**** Material shown ****

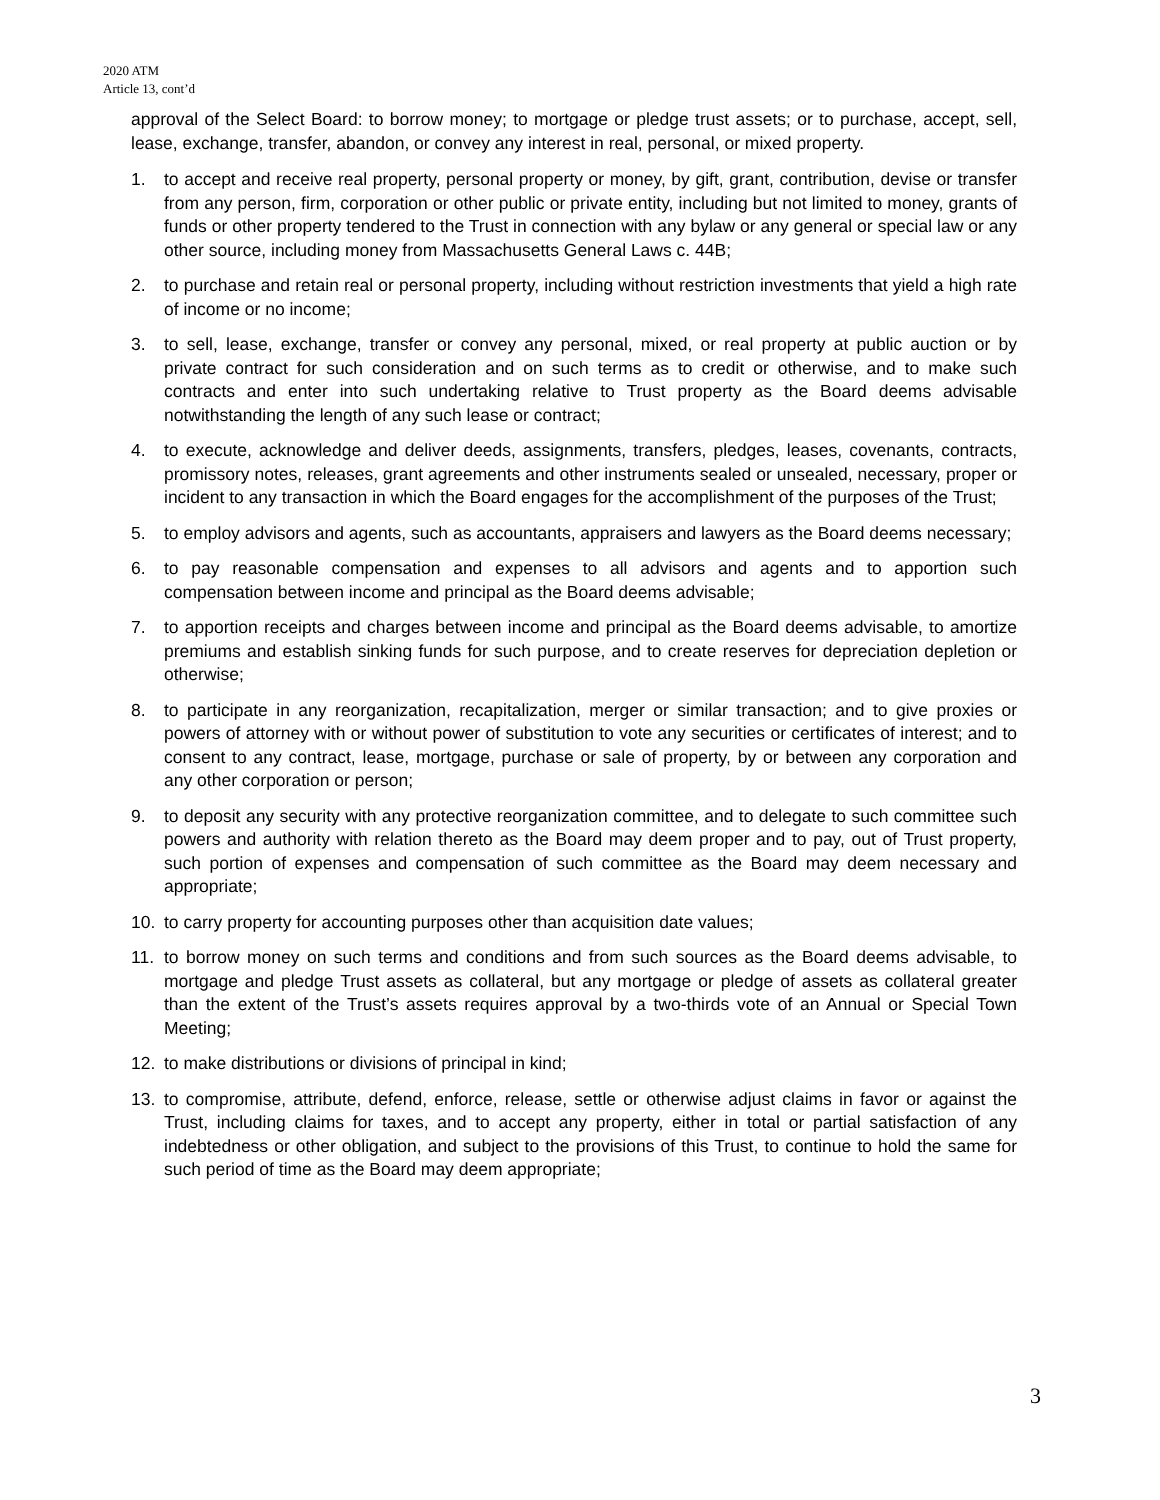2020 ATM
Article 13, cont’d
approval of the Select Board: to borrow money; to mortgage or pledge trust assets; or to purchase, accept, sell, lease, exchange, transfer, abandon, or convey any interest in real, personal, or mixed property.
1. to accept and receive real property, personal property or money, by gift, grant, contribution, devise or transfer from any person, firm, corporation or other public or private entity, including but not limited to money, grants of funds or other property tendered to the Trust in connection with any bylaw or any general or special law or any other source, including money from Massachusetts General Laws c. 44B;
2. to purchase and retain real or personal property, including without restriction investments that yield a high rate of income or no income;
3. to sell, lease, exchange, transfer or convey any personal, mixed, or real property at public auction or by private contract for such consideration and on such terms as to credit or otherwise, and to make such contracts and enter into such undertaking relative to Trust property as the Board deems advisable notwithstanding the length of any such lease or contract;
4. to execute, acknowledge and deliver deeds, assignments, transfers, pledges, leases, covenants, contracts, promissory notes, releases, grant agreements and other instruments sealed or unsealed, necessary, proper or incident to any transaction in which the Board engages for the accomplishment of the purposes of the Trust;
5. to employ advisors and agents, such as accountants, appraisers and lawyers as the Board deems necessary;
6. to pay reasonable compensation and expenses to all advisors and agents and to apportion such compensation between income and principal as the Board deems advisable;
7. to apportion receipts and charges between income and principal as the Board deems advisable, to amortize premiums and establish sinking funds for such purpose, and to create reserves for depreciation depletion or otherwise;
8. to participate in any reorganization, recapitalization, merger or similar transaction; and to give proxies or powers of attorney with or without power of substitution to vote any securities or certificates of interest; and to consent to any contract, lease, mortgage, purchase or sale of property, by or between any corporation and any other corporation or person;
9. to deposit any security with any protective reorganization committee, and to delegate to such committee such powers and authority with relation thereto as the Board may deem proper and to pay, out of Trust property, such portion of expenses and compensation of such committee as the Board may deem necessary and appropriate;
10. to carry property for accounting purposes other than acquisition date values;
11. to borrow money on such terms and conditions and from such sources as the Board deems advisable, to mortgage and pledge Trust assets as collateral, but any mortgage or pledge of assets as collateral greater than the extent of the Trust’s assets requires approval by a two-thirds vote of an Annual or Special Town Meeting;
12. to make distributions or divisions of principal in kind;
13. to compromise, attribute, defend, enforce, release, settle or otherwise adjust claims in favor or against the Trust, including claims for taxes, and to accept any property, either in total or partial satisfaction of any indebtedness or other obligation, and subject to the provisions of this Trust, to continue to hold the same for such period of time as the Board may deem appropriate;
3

****

-- Prompt --
Every line above is to be given again exactly, apart from the pictures.

-- Solution to this problem --
2020 ATM
Article 13, cont’d
approval of the Select Board: to borrow money; to mortgage or pledge trust assets; or to purchase, accept, sell, lease, exchange, transfer, abandon, or convey any interest in real, personal, or mixed property.
1. to accept and receive real property, personal property or money, by gift, grant, contribution, devise or transfer from any person, firm, corporation or other public or private entity, including but not limited to money, grants of funds or other property tendered to the Trust in connection with any bylaw or any general or special law or any other source, including money from Massachusetts General Laws c. 44B;
2. to purchase and retain real or personal property, including without restriction investments that yield a high rate of income or no income;
3. to sell, lease, exchange, transfer or convey any personal, mixed, or real property at public auction or by private contract for such consideration and on such terms as to credit or otherwise, and to make such contracts and enter into such undertaking relative to Trust property as the Board deems advisable notwithstanding the length of any such lease or contract;
4. to execute, acknowledge and deliver deeds, assignments, transfers, pledges, leases, covenants, contracts, promissory notes, releases, grant agreements and other instruments sealed or unsealed, necessary, proper or incident to any transaction in which the Board engages for the accomplishment of the purposes of the Trust;
5. to employ advisors and agents, such as accountants, appraisers and lawyers as the Board deems necessary;
6. to pay reasonable compensation and expenses to all advisors and agents and to apportion such compensation between income and principal as the Board deems advisable;
7. to apportion receipts and charges between income and principal as the Board deems advisable, to amortize premiums and establish sinking funds for such purpose, and to create reserves for depreciation depletion or otherwise;
8. to participate in any reorganization, recapitalization, merger or similar transaction; and to give proxies or powers of attorney with or without power of substitution to vote any securities or certificates of interest; and to consent to any contract, lease, mortgage, purchase or sale of property, by or between any corporation and any other corporation or person;
9. to deposit any security with any protective reorganization committee, and to delegate to such committee such powers and authority with relation thereto as the Board may deem proper and to pay, out of Trust property, such portion of expenses and compensation of such committee as the Board may deem necessary and appropriate;
10. to carry property for accounting purposes other than acquisition date values;
11. to borrow money on such terms and conditions and from such sources as the Board deems advisable, to mortgage and pledge Trust assets as collateral, but any mortgage or pledge of assets as collateral greater than the extent of the Trust’s assets requires approval by a two-thirds vote of an Annual or Special Town Meeting;
12. to make distributions or divisions of principal in kind;
13. to compromise, attribute, defend, enforce, release, settle or otherwise adjust claims in favor or against the Trust, including claims for taxes, and to accept any property, either in total or partial satisfaction of any indebtedness or other obligation, and subject to the provisions of this Trust, to continue to hold the same for such period of time as the Board may deem appropriate;
3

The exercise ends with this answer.